Top medical groups are outraged and alarmed that anti-vaccine Health Secretary Robert F. Kennedy Jr. has fired two leaders of an influential panel that makes recommendations and sets insurance coverage for preventive care—such as mammograms, colonoscopies, statin use, and depression screening.
On Wednesday, news broke that Kennedy had fired the two vice chairs of the US Preventive Services Task Force (USPSTF), leaving the critical, nonpartisan panel half empty. Typically, the task force is made of 16 independent, volunteer preventive medicine experts who serve four-year, overlapping terms. But with the new firings, USPSTF has eight vacancies, including the chair and vice chair positions.
Kennedy has already undermined the USPSTF’s work by failing to replace members whose terms ended at the turn of the year, preventing the task force from meeting over the past year, and blocking it from releasing finalized recommendations on self-collected samples for cervical cancer screening.

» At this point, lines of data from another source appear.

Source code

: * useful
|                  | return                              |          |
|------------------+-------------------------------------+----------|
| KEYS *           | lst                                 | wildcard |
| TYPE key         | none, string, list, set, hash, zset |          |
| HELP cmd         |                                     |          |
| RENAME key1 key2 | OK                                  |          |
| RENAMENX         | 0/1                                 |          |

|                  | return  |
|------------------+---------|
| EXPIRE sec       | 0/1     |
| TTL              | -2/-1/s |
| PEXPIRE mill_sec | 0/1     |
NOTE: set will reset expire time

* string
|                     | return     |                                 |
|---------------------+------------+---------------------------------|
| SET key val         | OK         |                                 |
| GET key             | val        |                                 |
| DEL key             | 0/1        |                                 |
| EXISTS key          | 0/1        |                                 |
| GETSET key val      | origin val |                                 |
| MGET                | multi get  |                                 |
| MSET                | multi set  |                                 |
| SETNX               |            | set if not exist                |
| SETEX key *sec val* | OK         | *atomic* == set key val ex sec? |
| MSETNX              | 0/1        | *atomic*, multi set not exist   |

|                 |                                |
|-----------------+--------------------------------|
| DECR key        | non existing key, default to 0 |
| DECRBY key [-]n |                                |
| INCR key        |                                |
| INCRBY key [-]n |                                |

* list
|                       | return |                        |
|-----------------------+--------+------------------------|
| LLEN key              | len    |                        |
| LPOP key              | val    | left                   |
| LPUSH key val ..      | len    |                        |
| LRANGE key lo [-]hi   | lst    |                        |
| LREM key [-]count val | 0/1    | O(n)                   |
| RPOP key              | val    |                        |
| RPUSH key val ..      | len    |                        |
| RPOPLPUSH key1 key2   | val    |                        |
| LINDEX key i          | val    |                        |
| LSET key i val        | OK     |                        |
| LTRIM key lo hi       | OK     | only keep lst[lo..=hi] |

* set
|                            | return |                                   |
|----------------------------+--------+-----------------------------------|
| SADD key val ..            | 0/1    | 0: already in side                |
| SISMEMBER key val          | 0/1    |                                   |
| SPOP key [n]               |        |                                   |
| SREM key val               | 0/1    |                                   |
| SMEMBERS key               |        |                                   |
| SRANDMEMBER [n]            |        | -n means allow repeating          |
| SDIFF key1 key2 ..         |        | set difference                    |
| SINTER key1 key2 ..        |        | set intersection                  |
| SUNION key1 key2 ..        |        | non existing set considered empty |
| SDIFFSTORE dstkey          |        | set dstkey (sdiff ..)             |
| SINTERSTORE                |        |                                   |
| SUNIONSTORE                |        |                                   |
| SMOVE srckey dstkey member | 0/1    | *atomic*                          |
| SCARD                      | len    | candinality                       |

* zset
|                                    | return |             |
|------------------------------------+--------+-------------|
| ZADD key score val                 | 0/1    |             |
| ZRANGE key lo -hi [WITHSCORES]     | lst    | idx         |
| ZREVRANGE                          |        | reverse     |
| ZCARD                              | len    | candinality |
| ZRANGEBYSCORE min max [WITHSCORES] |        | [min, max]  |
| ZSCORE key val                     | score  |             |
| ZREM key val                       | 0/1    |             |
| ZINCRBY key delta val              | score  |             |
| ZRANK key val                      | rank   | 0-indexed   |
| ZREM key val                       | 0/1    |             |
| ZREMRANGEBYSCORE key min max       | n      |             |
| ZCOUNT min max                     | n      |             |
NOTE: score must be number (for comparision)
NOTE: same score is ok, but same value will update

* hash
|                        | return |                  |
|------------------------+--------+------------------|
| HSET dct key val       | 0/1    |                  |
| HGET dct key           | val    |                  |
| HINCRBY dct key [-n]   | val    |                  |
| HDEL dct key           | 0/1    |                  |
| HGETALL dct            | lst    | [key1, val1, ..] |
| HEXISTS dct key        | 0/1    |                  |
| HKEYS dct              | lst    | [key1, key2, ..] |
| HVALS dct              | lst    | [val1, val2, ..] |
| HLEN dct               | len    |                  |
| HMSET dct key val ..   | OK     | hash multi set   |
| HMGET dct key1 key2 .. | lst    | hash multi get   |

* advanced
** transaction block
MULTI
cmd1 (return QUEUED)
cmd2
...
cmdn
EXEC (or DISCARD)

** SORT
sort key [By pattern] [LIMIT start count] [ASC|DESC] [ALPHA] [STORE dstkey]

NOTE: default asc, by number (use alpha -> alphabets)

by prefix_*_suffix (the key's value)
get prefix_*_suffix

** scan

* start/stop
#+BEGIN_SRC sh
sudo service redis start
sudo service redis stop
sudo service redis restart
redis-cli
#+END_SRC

With the new firings, doctors fear that USPSTF will go the way of the Advisory Committee on Immunizations Practices (ACIP) and its vaccine recommendations for the Centers for Disease Control and Prevention—which is to say, that Kennedy will remove expert members, replace them with unqualified allies, and push through fringe or politicized recommendations. Such damage to the task force threatens to imperil access to lifesaving preventive services for millions of Americans. Under the Affordable Care Act, most health insurance plans must cover recommended preventive services that the USPSTF grades as “A” or “B,” which reflect the evidence-based certainty of benefit.
Doctors respond
In a statement on Wednesday, American Medical Association President Bobby Mukkamala said the organization was “extremely concerned” by the firings.
“Today’s changes were foreshadowed by the earlier dismantling of the Advisory Committee on Immunization Practices (ACIP),” Mukkamala said. “We strongly urge HHS to restore the USPSTF’s long-standing, transparent process for selecting members, specifically clinicians with expertise in the fields of preventive medicine and primary care. We also implore HHS to commit to once again holding regular Task Force meetings to ensure its important work can continue without further delay. Our patients’ lives depend on it.”
Likewise, Jan Carney, president of the American College of Physicians, said the group was “alarmed” while blasting the firing of the two doctors from the task force.
“Both physicians are highly qualified experts, and we take issue with the lack of transparency in any review that Secretary Kennedy has conducted of members of the task force,” Carney said. “The firings come as the task force has not met over the course of the past year and has been prevented from doing their work to ensure that the American public has up-to-date guidance, based on the best-available evidence, about preventive health care services. The USPSTF guidance is critical to a healthy America, and we must not allow its membership or processes to be politicized.”
Terminations
The two fired USPSTF members were John Wong, a professor at the Tufts University School of Medicine, and Esa Davis, a professor at the University of Maryland School of Medicine. According to reports, they received a letter from Kennedy, dated May 11, notifying them they were terminated “effective immediately.”
As to why they were fired, the letter stated: “This action is administrative in nature and is unrelated to your performance or many years of dedicated service to the Task Force. It is not to be understood as a removal based on your leadership or contributions. To the contrary, the Department is taking this step to help protect the Task Force and preserve confidence in the continuity and durability of its work.” It also said the terminations would “avoid uncertainty that could jeopardize the validity of future task force actions.”
The doctors pushed back, with email exchanges and a meeting with a Trump administration official, but the justification for the terminations remained murky.
Kennedy has previously disparaged the USPSTF, calling it too “woke” and “lackadaisical and negligent for 20 years.” He had also previously revealed plans to oust the panel.
Doctors are now calling for action to protect the task force. “The administration came after children’s immunizations, and now it’s coming after our mammograms and our other cancer screenings, and the medical community cannot let this happen,” former USPSTF chair Michael Silverstein told The New York Times.